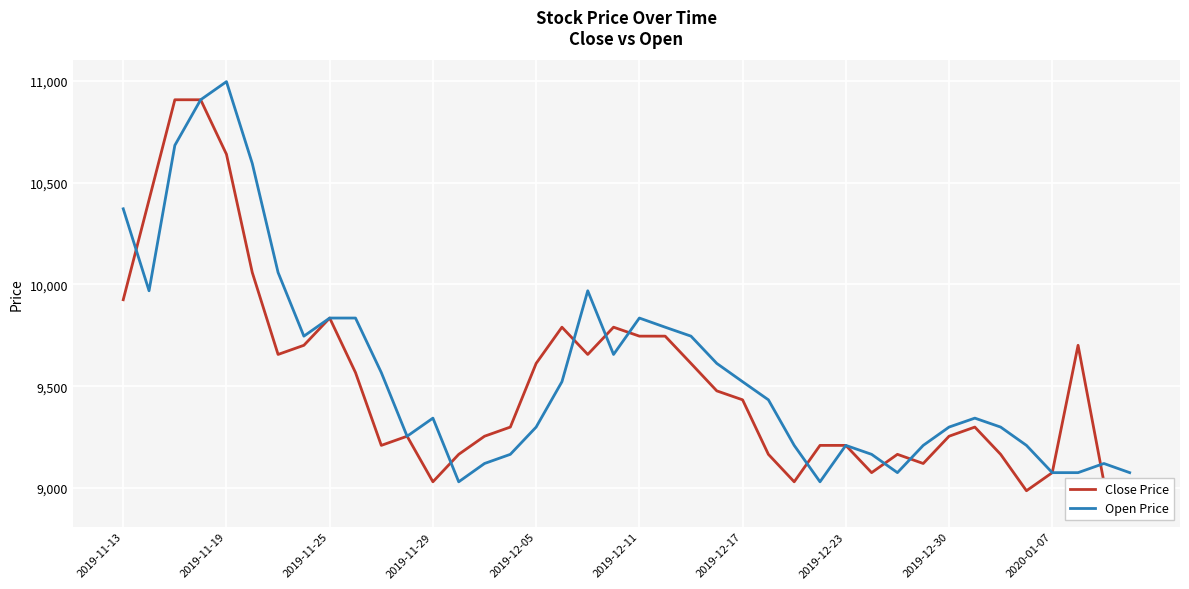

At which category does Open Price reach its first local peak?

2019-11-19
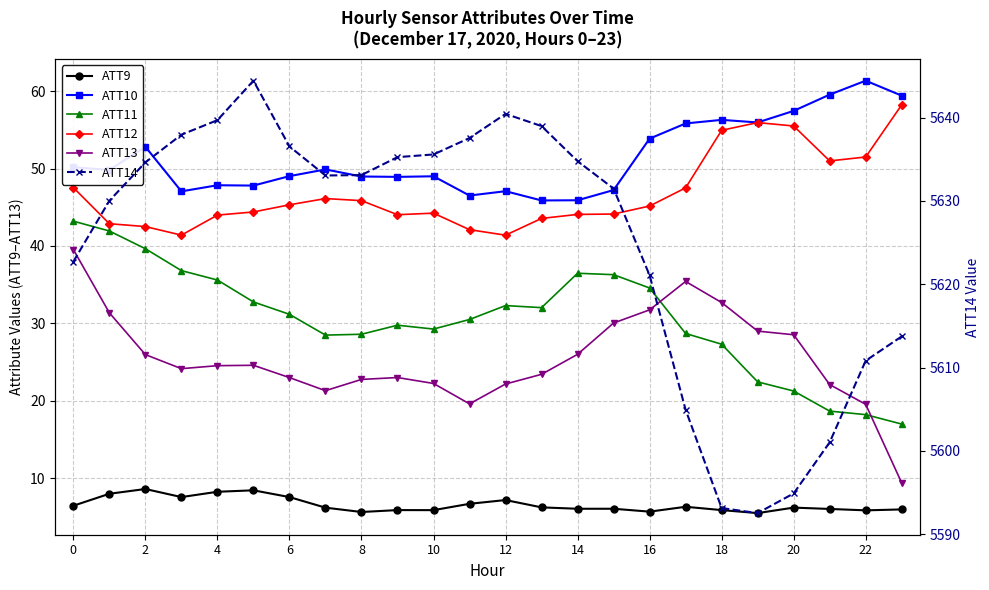

Is this an area chart (filled region under the line)?

No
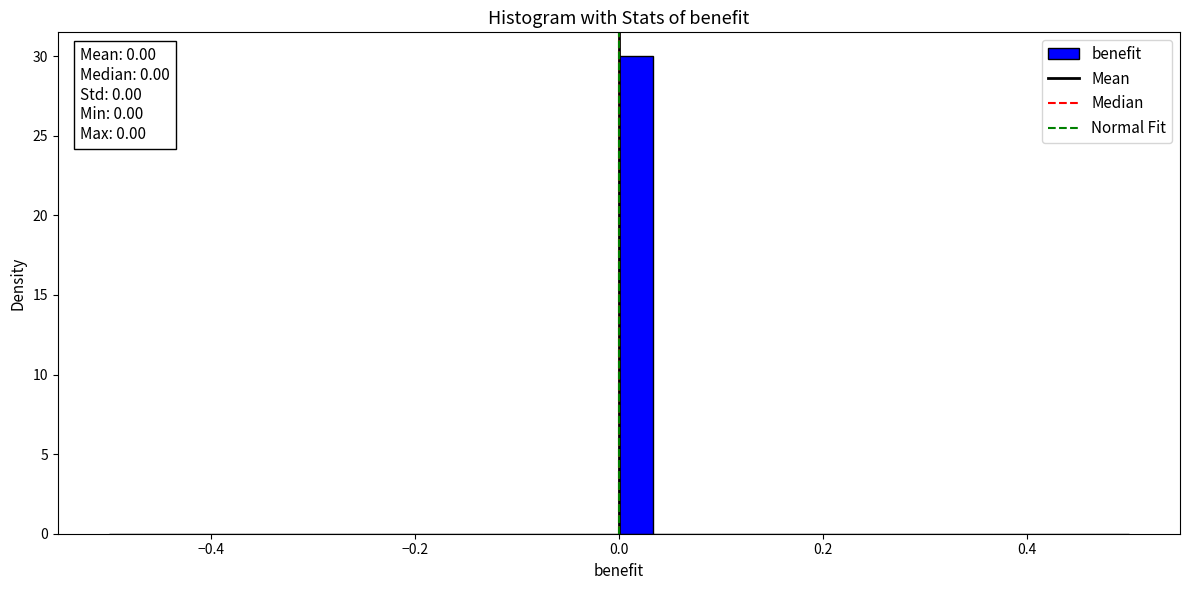

Read against the x-axis, roughly where is the centre of the tallest bar?

0.02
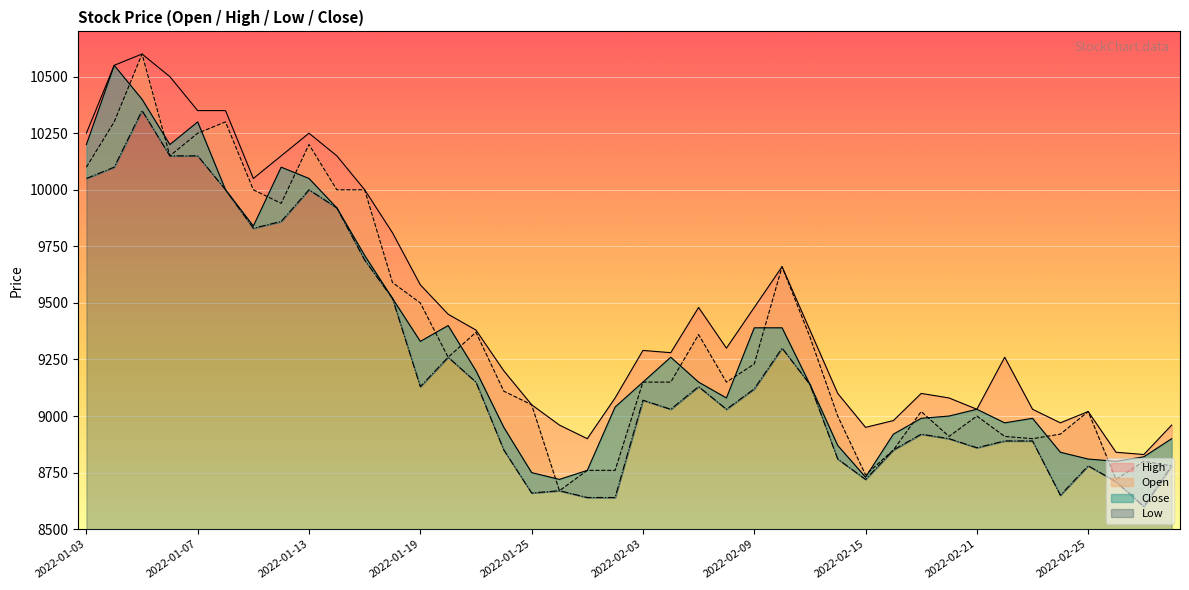

Where is Open nearest to the value 9635?

2022-02-10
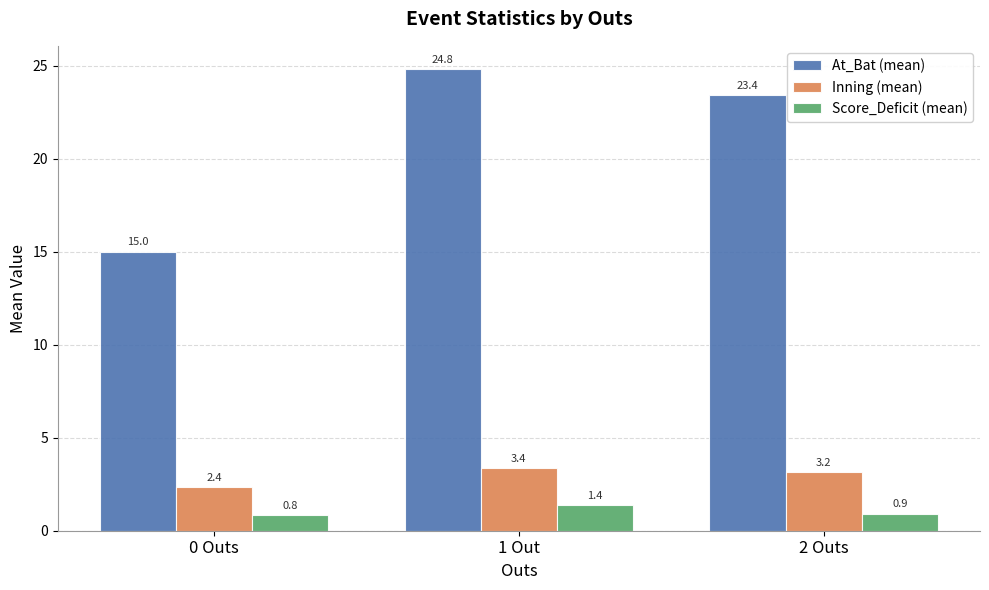

What is the difference between the At_Bat (mean) values at 2 Outs and 0 Outs?

8.4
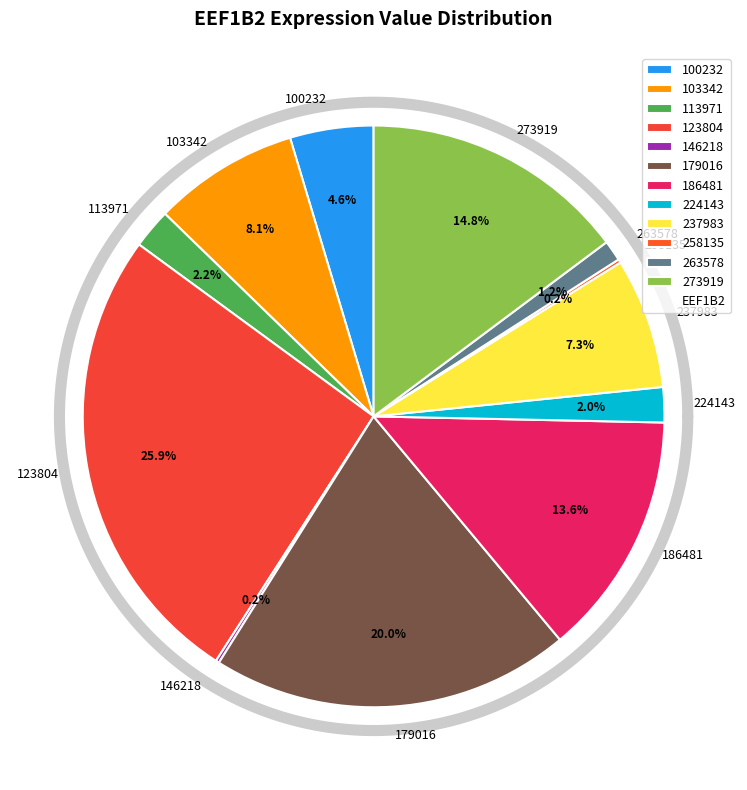

Between 258135 and 186481, which is larger?

186481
◇ ◇ ◇ ◇ ◇
TO-DO ITEM: Convert the data, starting at the line that contains "Where is Open nearest to the value 9635?" and continuing through the final line, into a numbered list with one line per item and blank lines omitted. Exclude the picture placeholders from the list.

EXERCISE OUTPUT:
1. Where is Open nearest to the value 9635?
2. 2022-02-10
3. What is the difference between the At_Bat (mean) values at 2 Outs and 0 Outs?
4. 8.4
5. Between 258135 and 186481, which is larger?
6. 186481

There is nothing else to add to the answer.